Neyse ki gündelik ihtiyaçlara yönelik perakende satışlarda yokluk çekilmeyecekmiş; şirketler pandemi döneminde mal alım prosedürlerini yeniden organize edip Asyalı tedarikçilere daha az bağımlı hale gelmişler. Neyse ki, tişörtten buzdolabına nakliye bedeli düşük malların fiyatları da artmayacakmış. Enflasyon korkusuna gerek yokmuş.

Ancak tahıl ve petrol taşımacılığında denizcilik şirketlerinin maliyeti arttığı için tarım ürünleri ve benzin fiyatlarına yansıyabilirmiş. Mesafe uzayınca yakıt ve sigorta maliyeti yükseliyor. Örneğin Süveyş rotasından Singapur – Rotterdam arası 15 bin 742 kilometre, ancak Afrika’nın güney ucundan dolaşınca mesafe 21 bin 854 kilometreye çıkıyor. Hapag-Lloyd’a göre çift haneli milyonlarla ifade edilen aylık ek maliyet ortaya çıkıyor.

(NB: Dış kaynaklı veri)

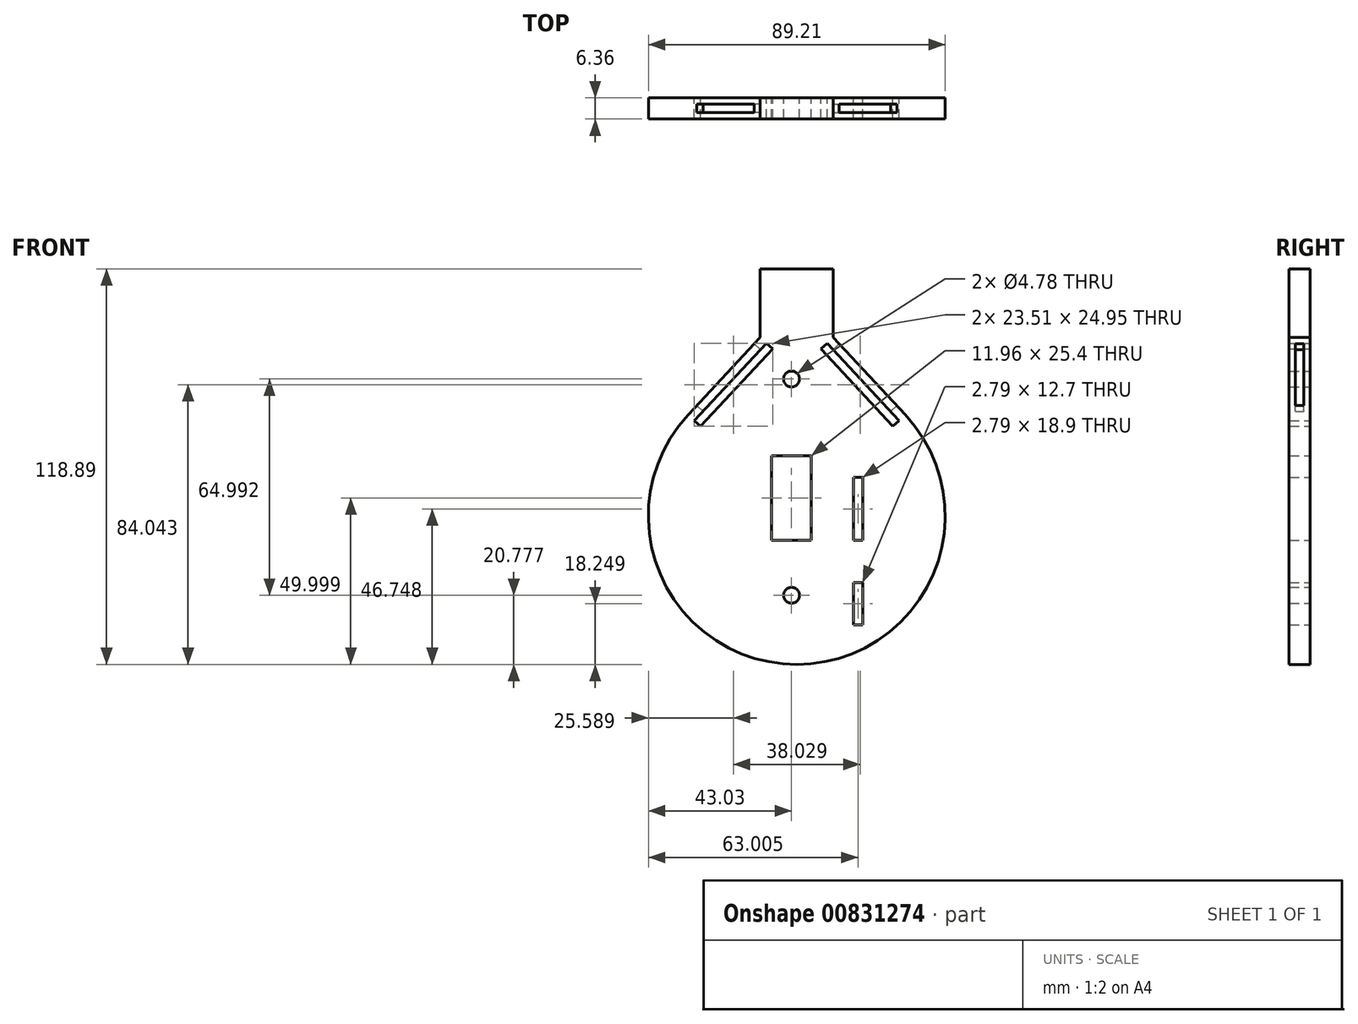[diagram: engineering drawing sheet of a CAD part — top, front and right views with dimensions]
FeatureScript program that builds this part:
annotation { "Feature Type Name" : "Feature", "Feature Type Description" : "" }
export const myFeature = defineFeature(function(context is Context, id is Id, definition is map)
    precondition{}
    {
        {
            var Q0;
            Q0=qCreatedBy(makeId("Front.planeOp"),FACE);
            var sketch = newSketch(context, id + "F0", { "sketchPlane" : qUnion([Q0])});
            skArc(sketch, "E0", {"start": v(-31.05, 0) * mm, "mid": v(1.57, -75.03) * mm, "end": v(34.2, 0) * mm});
            skLineSegment(sketch, "E1", {"start": v(-31.05, 0) * mm, "end": v(-9.4, 23.22) * mm});
            skLineSegment(sketch, "E2", {"start": v(34.2, 0) * mm, "end": v(12.55, 23.22) * mm});
            skLineSegment(sketch, "E3", {"start": v(-9.4, 23.22) * mm, "end": v(-9.4, 43.86) * mm});
            skLineSegment(sketch, "E4", {"start": v(12.55, 23.22) * mm, "end": v(12.55, 43.86) * mm});
            skLineSegment(sketch, "E5", {"start": v(-9.4, 43.86) * mm, "end": v(12.55, 43.86) * mm});
            skCircle(sketch, "E6", {"center": v(0, 10.74) * mm, "radius": 2.39 * mm});
            skCircle(sketch, "E7", {"center": v(0, -54.25) * mm, "radius": 2.39 * mm});
            skLineSegment(sketch, "E8.bottom", {"start": v(5.98, -12.33) * mm, "end": v(-5.98, -12.33) * mm});
            skLineSegment(sketch, "E8.top", {"start": v(5.98, -37.73) * mm, "end": v(-5.98, -37.73) * mm});
            skLineSegment(sketch, "E8.left", {"start": v(5.98, -12.33) * mm, "end": v(5.98, -37.73) * mm});
            skLineSegment(sketch, "E8.right", {"start": v(-5.98, -12.33) * mm, "end": v(-5.98, -37.73) * mm});
            skPoint(sketch, "E8.middle", {"position": v(0, -25.03) * mm});
            skLineSegment(sketch, "E9.bottom", {"start": v(18.58, -18.83) * mm, "end": v(21.37, -18.83) * mm});
            skLineSegment(sketch, "E9.top", {"start": v(18.58, -37.73) * mm, "end": v(21.37, -37.73) * mm});
            skLineSegment(sketch, "E9.left", {"start": v(18.58, -18.83) * mm, "end": v(18.58, -37.73) * mm});
            skLineSegment(sketch, "E9.right", {"start": v(21.37, -18.83) * mm, "end": v(21.37, -37.73) * mm});
            skLineSegment(sketch, "E10.bottom", {"start": v(21.37, -50.43) * mm, "end": v(18.58, -50.43) * mm});
            skLineSegment(sketch, "E10.top", {"start": v(21.37, -63.13) * mm, "end": v(18.58, -63.13) * mm});
            skLineSegment(sketch, "E10.left", {"start": v(21.37, -50.43) * mm, "end": v(21.37, -63.13) * mm});
            skLineSegment(sketch, "E10.right", {"start": v(18.58, -50.43) * mm, "end": v(18.58, -63.13) * mm});
            skPoint(sketch, "E10.middle", {"position": v(19.98, -56.78) * mm});
            skLineSegment(sketch, "E11", {"start": v(-7.54, 21.5) * mm, "end": v(-29.2, -1.73) * mm});
            skLineSegment(sketch, "E12", {"start": v(-29.2, -1.73) * mm, "end": v(-27.34, -3.46) * mm});
            skLineSegment(sketch, "E13", {"start": v(-27.34, -3.46) * mm, "end": v(-5.69, 19.76) * mm});
            skLineSegment(sketch, "E14", {"start": v(-5.69, 19.76) * mm, "end": v(-7.54, 21.5) * mm});
            skLineSegment(sketch, "E15", {"start": v(10.7, 21.5) * mm, "end": v(8.83, 19.76) * mm});
            skLineSegment(sketch, "E16", {"start": v(8.83, 19.76) * mm, "end": v(30.49, -3.46) * mm});
            skLineSegment(sketch, "E17", {"start": v(30.49, -3.46) * mm, "end": v(32.34, -1.73) * mm});
            skLineSegment(sketch, "E18", {"start": v(32.34, -1.73) * mm, "end": v(10.7, 21.5) * mm});
            skSolve(sketch);
        }
        {
            var Q0;
            Q0=makeQuery(id+"F0.imprint","IMPRINT",FACE,{"disambiguationData":[TD([[makeQuery(id+"F0.imprint","IMPRINT",EDGE,{"derivedFrom":sQuery(id+"F0.wireOp",EDGE,"E0")}),1.0]])]});
            extrude(context, id + "F1", {"entities" : qUnion([Q0]), "endBound" : BoundingType.SYMMETRIC, "depth" : 6.35 * mm, "offsetDistance" : 25.4 * mm});
        }
        {
            var Q0;
            Q0=makeQuery(id+"F1.opExtrude","SWEPT_FACE",FACE,{"disambiguationData":[OSD([sQuery(id+"F0.wireOp",EDGE,"E1")])]});
            cPlane(context, id + "F2", {"entities" : qUnion([Q0]), "cplaneType" : CPlaneType.OFFSET, "offset" : 0 * mm, "width" : 152.4 * mm, "height" : 152.4 * mm});
        }
        {
            var Q0;
            Q0=qCreatedBy(id+"F2.planeOp",FACE);
            var sketch = newSketch(context, id + "F3", { "sketchPlane" : qUnion([Q0])});
            skLineSegment(sketch, "E19.bottom", {"start": v(-1.27, 7.97) * mm, "end": v(1.27, 7.97) * mm});
            skLineSegment(sketch, "E19.top", {"start": v(-1.27, -17.43) * mm, "end": v(1.27, -17.43) * mm});
            skLineSegment(sketch, "E19.left", {"start": v(-1.27, 7.97) * mm, "end": v(-1.27, -17.43) * mm});
            skLineSegment(sketch, "E19.right", {"start": v(1.27, 7.97) * mm, "end": v(1.27, -17.43) * mm});
            skPoint(sketch, "E19.middle", {"position": v(0, -4.73) * mm});
            skSolve(sketch);
        }
        {
            var Q0;
            Q0=makeQuery(id+"F3.imprint","IMPRINT",FACE,{"disambiguationData":[TD([[makeQuery(id+"F3.imprint","IMPRINT",EDGE,{"derivedFrom":sQuery(id+"F3.wireOp",EDGE,"E19.bottom")}),-1.0]])]});
            extrude(context, id + "F4", {"entities" : qUnion([Q0]), "operationType" : NewBodyOperationType.REMOVE, "oppositeDirection" : true, "depth" : 2.54 * mm, "offsetDistance" : 25.4 * mm});
        }
        {
            var Q0;
            Q0=makeQuery(id+"F1.opExtrude","SWEPT_FACE",FACE,{"disambiguationData":[OSD([sQuery(id+"F0.wireOp",EDGE,"E2")])]});
            cPlane(context, id + "F5", {"entities" : qUnion([Q0]), "cplaneType" : CPlaneType.OFFSET, "offset" : 0 * mm, "width" : 152.4 * mm, "height" : 152.4 * mm});
        }
        {
            var Q0;
            Q0=qCreatedBy(id+"F5.planeOp",FACE);
            var sketch = newSketch(context, id + "F6", { "sketchPlane" : qUnion([Q0])});
            skLineSegment(sketch, "E20.bottom", {"start": v(-1.27, 5.82) * mm, "end": v(1.27, 5.82) * mm});
            skLineSegment(sketch, "E20.top", {"start": v(-1.27, -19.58) * mm, "end": v(1.27, -19.58) * mm});
            skLineSegment(sketch, "E20.left", {"start": v(-1.27, 5.82) * mm, "end": v(-1.27, -19.58) * mm});
            skLineSegment(sketch, "E20.right", {"start": v(1.27, 5.82) * mm, "end": v(1.27, -19.58) * mm});
            skPoint(sketch, "E20.middle", {"position": v(0, -6.88) * mm});
            skSolve(sketch);
        }
        {
            var Q0;
            Q0=makeQuery(id+"F6.imprint","IMPRINT",FACE,{"disambiguationData":[TD([[makeQuery(id+"F6.imprint","IMPRINT",EDGE,{"derivedFrom":sQuery(id+"F6.wireOp",EDGE,"E20.bottom")}),-1.0]])]});
            extrude(context, id + "F7", {"entities" : qUnion([Q0]), "operationType" : NewBodyOperationType.REMOVE, "oppositeDirection" : true, "depth" : 2.54 * mm, "offsetDistance" : 25.4 * mm});
        }
    });
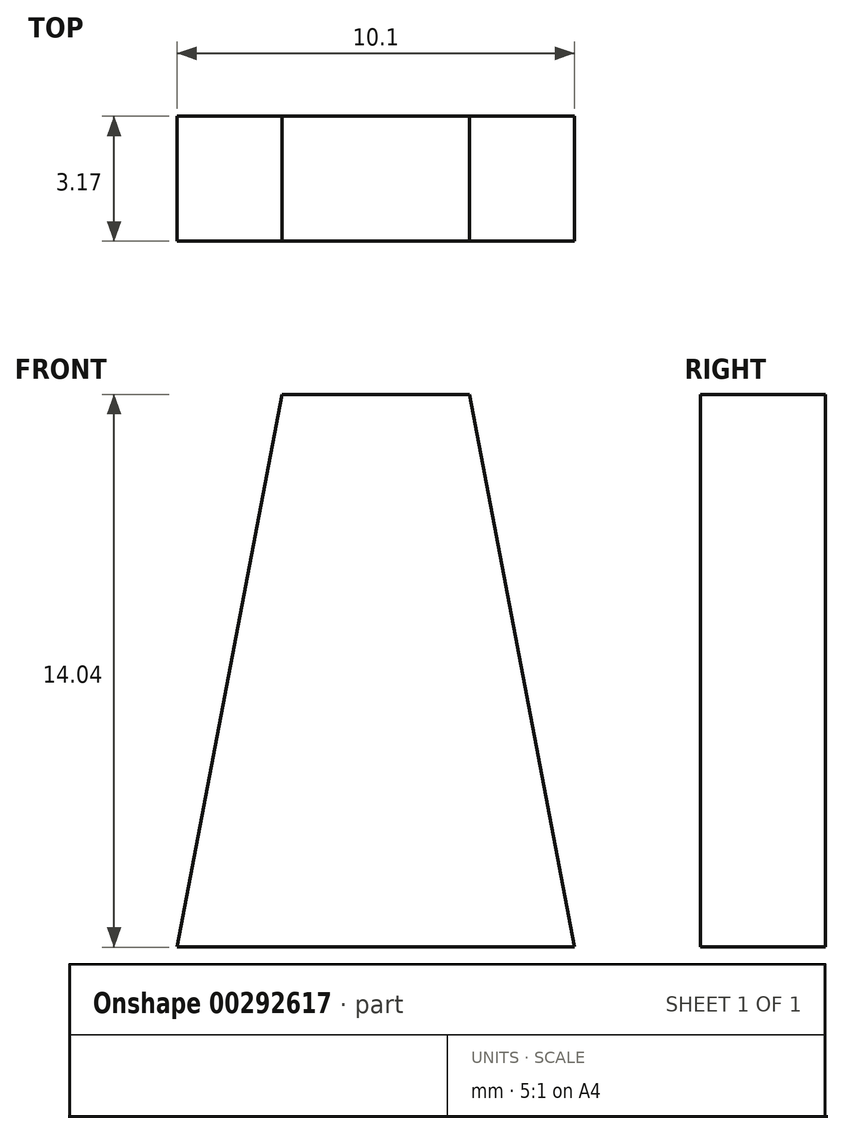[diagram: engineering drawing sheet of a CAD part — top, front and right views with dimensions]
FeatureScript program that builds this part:
annotation { "Feature Type Name" : "Feature", "Feature Type Description" : "" }
export const myFeature = defineFeature(function(context is Context, id is Id, definition is map)
    precondition{}
    {
        {
            var Q0;
            Q0=qCreatedBy(makeId("Front.planeOp"),FACE);
            var sketch = newSketch(context, id + "F0", { "sketchPlane" : qUnion([Q0])});
            skLineSegment(sketch, "E0.bottom", {"start": v(-4.76, 4.76) * mm, "end": v(4.76, 4.76) * mm});
            skLineSegment(sketch, "E0.top", {"start": v(-4.76, -4.76) * mm, "end": v(4.76, -4.76) * mm});
            skLineSegment(sketch, "E0.left", {"start": v(-4.76, 4.76) * mm, "end": v(-4.76, -4.76) * mm});
            skLineSegment(sketch, "E0.right", {"start": v(4.76, 4.76) * mm, "end": v(4.76, -4.76) * mm});
            skPoint(sketch, "E0.middle", {"position": v(0, 0) * mm});
            skSolve(sketch);
        }
        {
            var Q0;
            Q0=qCreatedBy(makeId("Front.planeOp"),FACE);
            var sketch = newSketch(context, id + "F1", { "sketchPlane" : qUnion([Q0])});
            skLineSegment(sketch, "E1", {"start": v(4.86, 5.58) * mm, "end": v(2.2, 19.62) * mm});
            skLineSegment(sketch, "E2", {"start": v(2.2, 19.62) * mm, "end": v(-2.57, 19.62) * mm});
            skLineSegment(sketch, "E3", {"start": v(-2.57, 19.62) * mm, "end": v(-5.24, 5.58) * mm});
            skLineSegment(sketch, "E4", {"start": v(-5.24, 5.58) * mm, "end": v(4.86, 5.58) * mm});
            skSolve(sketch);
        }
        {
            var Q0;
            Q0=makeQuery(id+"F1.imprint","IMPRINT",FACE,{"disambiguationData":[TD([[makeQuery(id+"F1.imprint","IMPRINT",EDGE,{"derivedFrom":sQuery(id+"F1.wireOp",EDGE,"E1")}),1.0]])]});
            extrude(context, id + "F2", {"entities" : qUnion([Q0]), "oppositeDirection" : true, "depth" : 3.17 * mm});
        }
    });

İşin ilginç yanı, deniz trafiğindeki aksama nakliye şirketlerinin işine yarıyor. Daha fazla kâr elde edecekleri beklentisiyle Maersk ve Hapag – Lloyd’un hisseleri bir önceki aya göre yüzde 20 artmış.

ABD’NİN MESAJINI ALMADILAR

Peki Gazze ölümleri katlanadursun, uluslararası ticaret yolunun torpillenmesinden ötürü olası mahrumiyet ve mağduriyetler nasıl önlenecek? Daha doğrusu, ABD ve İngiltere’nin Husileri çökertme harekatı ne kadar etkili ve caydırıcı olacak?

İran destekli Husiler, İsrail’in Gazze saldırılarına misilleme olarak geçen 31 Ekim itibariyle Yemen açıklarında İsrail’e ait olduğunu iddia ettikleri ticari gemilere el koymaya, füze ve dronlarla saldırmaya başladılar. ABD çok sayıda füze ve dronun düşürüldüğünü açıkladı. 19 Kasım günü, Yemen’in Hudeyde limanı yakınlarında Galaxy Leader kargo gemisini kaçırarak 25 mürettebatını rehin aldılar. Husilere göre gemi İsrail’e aitti. Ancak sahibinin İngiliz, işletmecisinin de Japon olduğu ortaya çıktı.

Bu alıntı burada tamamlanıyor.